Segment Start: EXCERPTED DATA

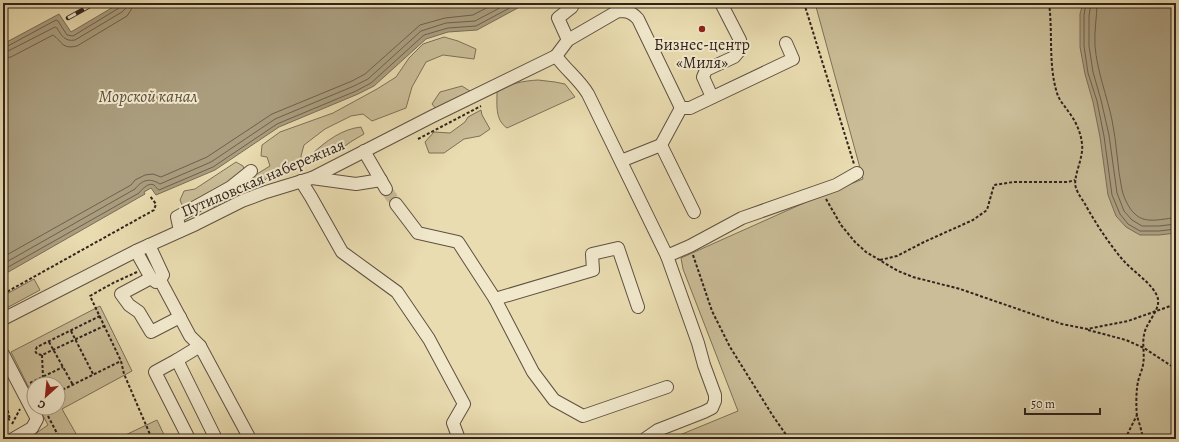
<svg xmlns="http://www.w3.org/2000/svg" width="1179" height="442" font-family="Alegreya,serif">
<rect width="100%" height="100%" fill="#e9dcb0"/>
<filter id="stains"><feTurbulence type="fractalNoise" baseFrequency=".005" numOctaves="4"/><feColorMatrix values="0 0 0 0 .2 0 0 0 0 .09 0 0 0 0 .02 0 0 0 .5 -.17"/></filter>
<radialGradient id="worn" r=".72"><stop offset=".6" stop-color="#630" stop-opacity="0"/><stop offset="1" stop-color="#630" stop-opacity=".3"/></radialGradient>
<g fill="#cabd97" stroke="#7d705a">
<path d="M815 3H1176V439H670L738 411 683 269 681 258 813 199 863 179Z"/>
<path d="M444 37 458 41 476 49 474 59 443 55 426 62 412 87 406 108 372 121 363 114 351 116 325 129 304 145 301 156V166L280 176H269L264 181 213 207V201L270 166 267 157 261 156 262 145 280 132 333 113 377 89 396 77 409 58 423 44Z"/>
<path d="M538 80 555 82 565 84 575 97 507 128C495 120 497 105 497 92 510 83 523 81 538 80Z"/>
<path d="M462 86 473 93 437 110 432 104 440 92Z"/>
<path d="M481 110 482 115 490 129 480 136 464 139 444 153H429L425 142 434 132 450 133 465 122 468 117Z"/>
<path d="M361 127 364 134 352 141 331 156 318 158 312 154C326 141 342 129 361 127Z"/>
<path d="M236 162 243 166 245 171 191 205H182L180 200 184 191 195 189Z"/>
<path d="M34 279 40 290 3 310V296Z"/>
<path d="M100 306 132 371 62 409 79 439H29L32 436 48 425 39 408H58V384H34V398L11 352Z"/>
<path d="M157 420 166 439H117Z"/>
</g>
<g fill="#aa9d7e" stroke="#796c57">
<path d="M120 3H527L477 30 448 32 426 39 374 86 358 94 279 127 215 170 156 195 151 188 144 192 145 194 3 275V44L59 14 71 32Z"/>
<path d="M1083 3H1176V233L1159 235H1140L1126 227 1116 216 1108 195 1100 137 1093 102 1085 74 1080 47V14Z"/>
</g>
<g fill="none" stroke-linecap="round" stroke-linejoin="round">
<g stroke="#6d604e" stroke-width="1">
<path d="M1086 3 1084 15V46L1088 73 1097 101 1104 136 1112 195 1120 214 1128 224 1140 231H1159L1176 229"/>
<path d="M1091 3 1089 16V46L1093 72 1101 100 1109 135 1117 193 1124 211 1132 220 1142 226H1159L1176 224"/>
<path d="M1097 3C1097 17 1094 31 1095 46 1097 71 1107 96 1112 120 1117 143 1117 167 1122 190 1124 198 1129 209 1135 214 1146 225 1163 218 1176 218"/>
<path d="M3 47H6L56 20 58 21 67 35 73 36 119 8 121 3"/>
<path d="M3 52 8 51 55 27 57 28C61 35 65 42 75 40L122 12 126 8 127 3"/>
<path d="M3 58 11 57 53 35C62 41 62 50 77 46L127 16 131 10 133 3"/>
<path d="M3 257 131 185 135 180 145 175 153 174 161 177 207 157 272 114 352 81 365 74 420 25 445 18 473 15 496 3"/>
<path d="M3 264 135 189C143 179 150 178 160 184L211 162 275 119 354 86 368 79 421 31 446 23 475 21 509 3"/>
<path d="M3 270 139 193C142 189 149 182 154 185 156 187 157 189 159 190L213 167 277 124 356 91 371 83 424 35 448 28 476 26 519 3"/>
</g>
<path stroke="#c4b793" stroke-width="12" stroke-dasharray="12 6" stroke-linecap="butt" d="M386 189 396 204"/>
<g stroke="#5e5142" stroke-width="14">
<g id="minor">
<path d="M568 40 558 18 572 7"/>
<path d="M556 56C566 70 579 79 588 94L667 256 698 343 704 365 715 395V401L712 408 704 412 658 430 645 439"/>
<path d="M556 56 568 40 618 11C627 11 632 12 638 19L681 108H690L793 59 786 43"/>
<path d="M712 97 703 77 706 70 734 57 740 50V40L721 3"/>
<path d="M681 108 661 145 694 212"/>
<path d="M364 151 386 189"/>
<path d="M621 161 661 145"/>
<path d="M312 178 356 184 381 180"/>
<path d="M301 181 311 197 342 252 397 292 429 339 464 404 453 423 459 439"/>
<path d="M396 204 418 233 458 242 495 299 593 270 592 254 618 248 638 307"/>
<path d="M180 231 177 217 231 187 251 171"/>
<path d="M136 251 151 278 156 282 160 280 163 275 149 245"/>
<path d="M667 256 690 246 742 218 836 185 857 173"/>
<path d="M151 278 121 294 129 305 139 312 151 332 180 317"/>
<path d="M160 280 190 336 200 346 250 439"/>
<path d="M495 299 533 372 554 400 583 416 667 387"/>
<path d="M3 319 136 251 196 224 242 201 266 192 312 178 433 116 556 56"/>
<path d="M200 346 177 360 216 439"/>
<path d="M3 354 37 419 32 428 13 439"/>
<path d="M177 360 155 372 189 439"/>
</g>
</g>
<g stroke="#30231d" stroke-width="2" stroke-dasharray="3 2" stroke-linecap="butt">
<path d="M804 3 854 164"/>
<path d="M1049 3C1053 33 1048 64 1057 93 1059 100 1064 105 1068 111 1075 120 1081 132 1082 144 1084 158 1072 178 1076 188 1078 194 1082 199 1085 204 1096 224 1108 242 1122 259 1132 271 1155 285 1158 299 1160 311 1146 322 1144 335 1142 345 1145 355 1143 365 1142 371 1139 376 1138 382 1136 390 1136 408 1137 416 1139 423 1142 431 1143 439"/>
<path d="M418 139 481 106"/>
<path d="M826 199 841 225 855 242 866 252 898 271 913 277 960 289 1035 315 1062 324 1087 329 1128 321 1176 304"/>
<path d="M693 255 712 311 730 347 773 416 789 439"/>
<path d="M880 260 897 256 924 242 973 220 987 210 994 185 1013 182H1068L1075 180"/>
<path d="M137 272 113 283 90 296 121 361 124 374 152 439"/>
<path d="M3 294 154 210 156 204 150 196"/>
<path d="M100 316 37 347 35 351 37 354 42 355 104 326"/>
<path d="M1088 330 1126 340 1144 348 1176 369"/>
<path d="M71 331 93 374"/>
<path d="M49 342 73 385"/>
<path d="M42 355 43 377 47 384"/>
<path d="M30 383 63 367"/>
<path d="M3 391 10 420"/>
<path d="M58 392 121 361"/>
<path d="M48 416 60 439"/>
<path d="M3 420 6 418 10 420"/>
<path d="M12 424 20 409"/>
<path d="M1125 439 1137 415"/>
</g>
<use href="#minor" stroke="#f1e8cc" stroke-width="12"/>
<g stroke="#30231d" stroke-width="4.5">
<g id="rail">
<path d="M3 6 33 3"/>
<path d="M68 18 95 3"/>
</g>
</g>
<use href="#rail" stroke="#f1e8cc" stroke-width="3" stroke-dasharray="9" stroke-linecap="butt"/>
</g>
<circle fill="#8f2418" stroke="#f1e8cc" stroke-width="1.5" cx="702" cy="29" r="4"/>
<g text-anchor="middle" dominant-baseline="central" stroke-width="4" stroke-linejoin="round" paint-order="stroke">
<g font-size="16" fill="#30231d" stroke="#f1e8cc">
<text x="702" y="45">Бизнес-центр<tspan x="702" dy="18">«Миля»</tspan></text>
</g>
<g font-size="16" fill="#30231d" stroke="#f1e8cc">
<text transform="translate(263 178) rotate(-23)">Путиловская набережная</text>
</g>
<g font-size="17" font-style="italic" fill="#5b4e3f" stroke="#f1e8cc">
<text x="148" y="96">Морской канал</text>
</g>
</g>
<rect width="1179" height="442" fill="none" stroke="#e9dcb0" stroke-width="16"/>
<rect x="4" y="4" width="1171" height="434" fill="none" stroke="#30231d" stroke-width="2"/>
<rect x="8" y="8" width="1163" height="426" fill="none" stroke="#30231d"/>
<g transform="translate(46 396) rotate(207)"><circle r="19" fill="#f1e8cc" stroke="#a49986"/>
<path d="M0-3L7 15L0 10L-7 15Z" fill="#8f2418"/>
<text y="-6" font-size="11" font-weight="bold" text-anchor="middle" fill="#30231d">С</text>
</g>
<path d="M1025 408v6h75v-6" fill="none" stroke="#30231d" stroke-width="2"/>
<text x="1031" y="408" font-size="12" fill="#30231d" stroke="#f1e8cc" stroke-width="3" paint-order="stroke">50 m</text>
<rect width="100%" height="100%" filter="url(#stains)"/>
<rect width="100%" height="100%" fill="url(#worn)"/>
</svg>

Segment End: EXCERPTED DATA

TASK OBJECTIVE:
The lines to copy are those above that contain "linejoin".

THE COMPLETED TASK:
<g fill="none" stroke-linecap="round" stroke-linejoin="round">
<g text-anchor="middle" dominant-baseline="central" stroke-width="4" stroke-linejoin="round" paint-order="stroke">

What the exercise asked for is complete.